Als Reaktion darauf hat der Westen Sanktionen gegen Russland erlassen. Was denkst du über diese Maßnahmen, insbesondere über die deutschen? Denkst du, dass sie ausreichen?

Ich habe nicht erwartet, dass Deutschland tatsächlich die Gaspipeline Nord Stream 2 stoppen würden. Ich hätte wirklich nicht gedacht, dass sie das durchziehen, aber ich bin glücklich darüber, falsch gelegen zu haben.

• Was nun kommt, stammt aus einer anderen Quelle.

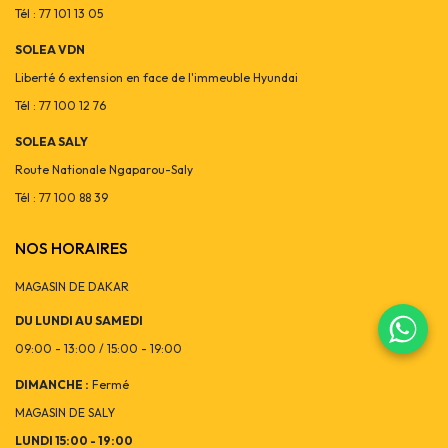
Tél : 77 101 13 05
SOLEA VDN
Liberté 6 extension en face de l'immeuble Hyundai
Tél : 77 100 12 76
SOLEA SALY
Route Nationale Ngaparou-Saly
Tél : 77 100 88 39
NOS HORAIRES
MAGASIN DE DAKAR
DU LUNDI AU SAMEDI
09:00 - 13:00 / 15:00 - 19:00
DIMANCHE :
Fermé
MAGASIN DE SALY
LUNDI 15:00 - 19:00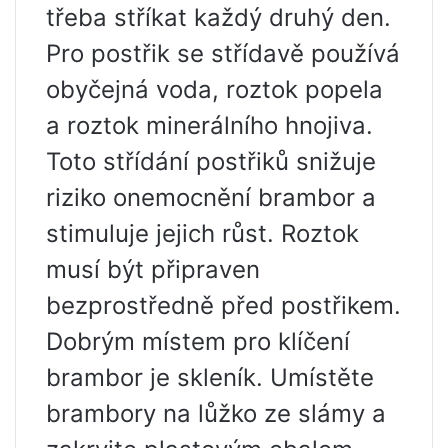
třeba stříkat každý druhý den.
Pro postřik se střídavě používá
obyčejná voda, roztok popela
a roztok minerálního hnojiva.
Toto střídání postřiků snižuje
riziko onemocnění brambor a
stimuluje jejich růst. Roztok
musí být připraven
bezprostředně před postřikem.
Dobrým místem pro klíčení
brambor je skleník. Umístěte
brambory na lůžko ze slámy a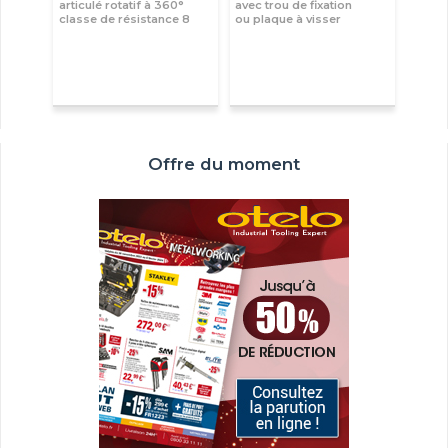
articulé rotatif à 360°
avec trou de fixation
classe de résistance 8
ou plaque à visser
Offre du moment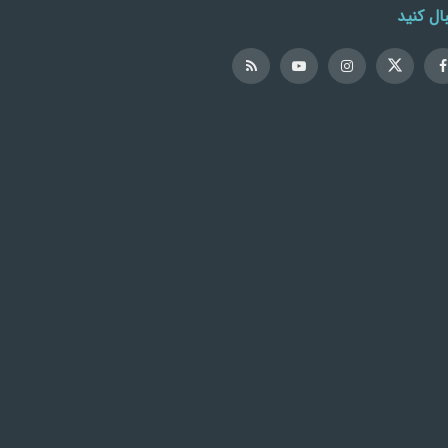
ال کنید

Meiner Beobachtung nach sind die Ukrainer generell dankbar für die Sanktionen, aber dass wir gern mehr sehen würden, ist absolut klar.

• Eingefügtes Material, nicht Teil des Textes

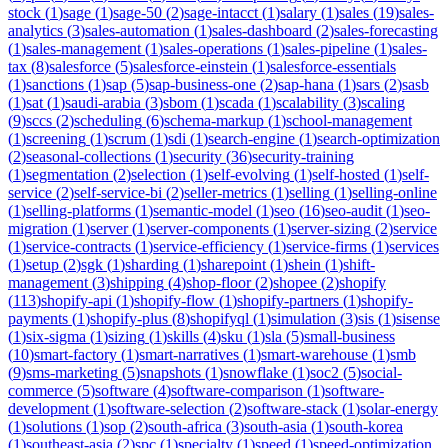
stock
(
1
)
sage
(
1
)
sage-50
(
2
)
sage-intacct
(
1
)
salary
(
1
)
sales
(
19
)
sales-
analytics
(
3
)
sales-automation
(
1
)
sales-dashboard
(
2
)
sales-forecasting
(
1
)
sales-management
(
1
)
sales-operations
(
1
)
sales-pipeline
(
1
)
sales-
tax
(
8
)
salesforce
(
5
)
salesforce-einstein
(
1
)
salesforce-essentials
(
1
)
sanctions
(
1
)
sap
(
5
)
sap-business-one
(
2
)
sap-hana
(
1
)
sars
(
2
)
sasb
(
1
)
sat
(
1
)
saudi-arabia
(
3
)
sbom
(
1
)
scada
(
1
)
scalability
(
3
)
scaling
(
9
)
sccs
(
2
)
scheduling
(
6
)
schema-markup
(
1
)
school-management
(
1
)
screening
(
1
)
scrum
(
1
)
sdi
(
1
)
search-engine
(
1
)
search-optimization
(
2
)
seasonal-collections
(
1
)
security
(
36
)
security-training
(
1
)
segmentation
(
2
)
selection
(
1
)
self-evolving
(
1
)
self-hosted
(
1
)
self-
service
(
2
)
self-service-bi
(
2
)
seller-metrics
(
1
)
selling
(
1
)
selling-online
(
1
)
selling-platforms
(
1
)
semantic-model
(
1
)
seo
(
16
)
seo-audit
(
1
)
seo-
migration
(
1
)
server
(
1
)
server-components
(
1
)
server-sizing
(
2
)
service
(
1
)
service-contracts
(
1
)
service-efficiency
(
1
)
service-firms
(
1
)
services
(
1
)
setup
(
2
)
sgk
(
1
)
sharding
(
1
)
sharepoint
(
1
)
shein
(
1
)
shift-
management
(
3
)
shipping
(
4
)
shop-floor
(
2
)
shopee
(
2
)
shopify
(
113
)
shopify-api
(
1
)
shopify-flow
(
1
)
shopify-partners
(
1
)
shopify-
payments
(
1
)
shopify-plus
(
8
)
shopifyql
(
1
)
simulation
(
3
)
sis
(
1
)
sisense
(
1
)
six-sigma
(
1
)
sizing
(
1
)
skills
(
4
)
sku
(
1
)
sla
(
5
)
small-business
(
10
)
smart-factory
(
1
)
smart-narratives
(
1
)
smart-warehouse
(
1
)
smb
(
9
)
sms-marketing
(
5
)
snapshots
(
1
)
snowflake
(
1
)
soc2
(
5
)
social-
commerce
(
5
)
software
(
4
)
software-comparison
(
1
)
software-
development
(
1
)
software-selection
(
2
)
software-stack
(
1
)
solar-energy
(
1
)
solutions
(
1
)
sop
(
2
)
south-africa
(
3
)
south-asia
(
1
)
south-korea
(
1
)
southeast-asia
(
2
)
spc
(
1
)
specialty
(
1
)
speed
(
1
)
speed-optimization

Ich erwarte auch mehr Engagement bei den Friedensverhandlungen. Die Gespräche zwischen der Ukraine und Russland haben bisher noch keine Ergebnisse gebracht, deshalb würde ich mir wünschen, dass die USA, Deutschland und andere Länder aktiver an den Verhandlungen teilnehmen.

Denkst du also, dass es noch einen diplomatischen Weg gibt, um den Krieg zu beenden?

Natürlich!

In den vergangenen Tagen und Wochen wurde sehr viel über die Ukraine berichtet. Hast du das Gefühl, dass die internationalen Medien dabei etwas nicht abbilden, etwas was nur ihr in der Ukraine sehen könnt?

Es gibt einen wichtigen Punkt, den die Medien zu wenig darstellen und den auch Putin unterschätzt hat. Er dachte, die Ukrainer würden sich im Kriegsfall streiten – um Gas, um Essen, sogar um Toilettenpapier oder bessere Plätze in den Bunkern. Aber er hat die Ukrainer so sehr unterschätzt! Er hätte nie gedacht, dass die Ukrainer so großzügig und liebevoll zueinander sind, so pro-europäisch, so pro-demokratisch, sogar in der schlimmsten Zeit ihres Lebens. Natürlich gab es Berichte darüber, aber das kann nicht abbilden, wie es hier in Wirklichkeit ist.

Und der zweite Punkt ist das Verbot für Männer zwischen 18 und 60 Jahren, das Land zu verlassen. Keiner berichtet darüber, dass deshalb so viele Menschen hier bleiben. Denn zu flüchten, würde bedeuten, einen Sohn, einen Vater, einen Großvater zurückzulassen

Hast du selbst darüber nachgedacht, zu flüchten?

Ich habe viele Freunde im Ausland, natürlich habe ich darüber nachgedacht. Aber ich werde die Grenze nicht illegal überqueren.

Hast du Verständnis für dieses Gesetz?

Ja, denn wenn jeder geht, wer kämpft dann für dieses Land?

 


* Die Schreibweise “Kyjiw” entspricht der deutschen Übersetzung aus dem Ukrainischen. Das in Deutschland häufiger verwendete “Kiew” wird hingegen aus der russischen Schreibweise abgeleitet. Als Zeichen der Unabhängigkeit von Russland initiierte das ukrainische Außenministerium bereits 2018 die Kampagne #kyivnotkiev, die ausländische Medien dazu bewegen soll, im Englischen “Kyiv” statt “Kiev” zu schreiben.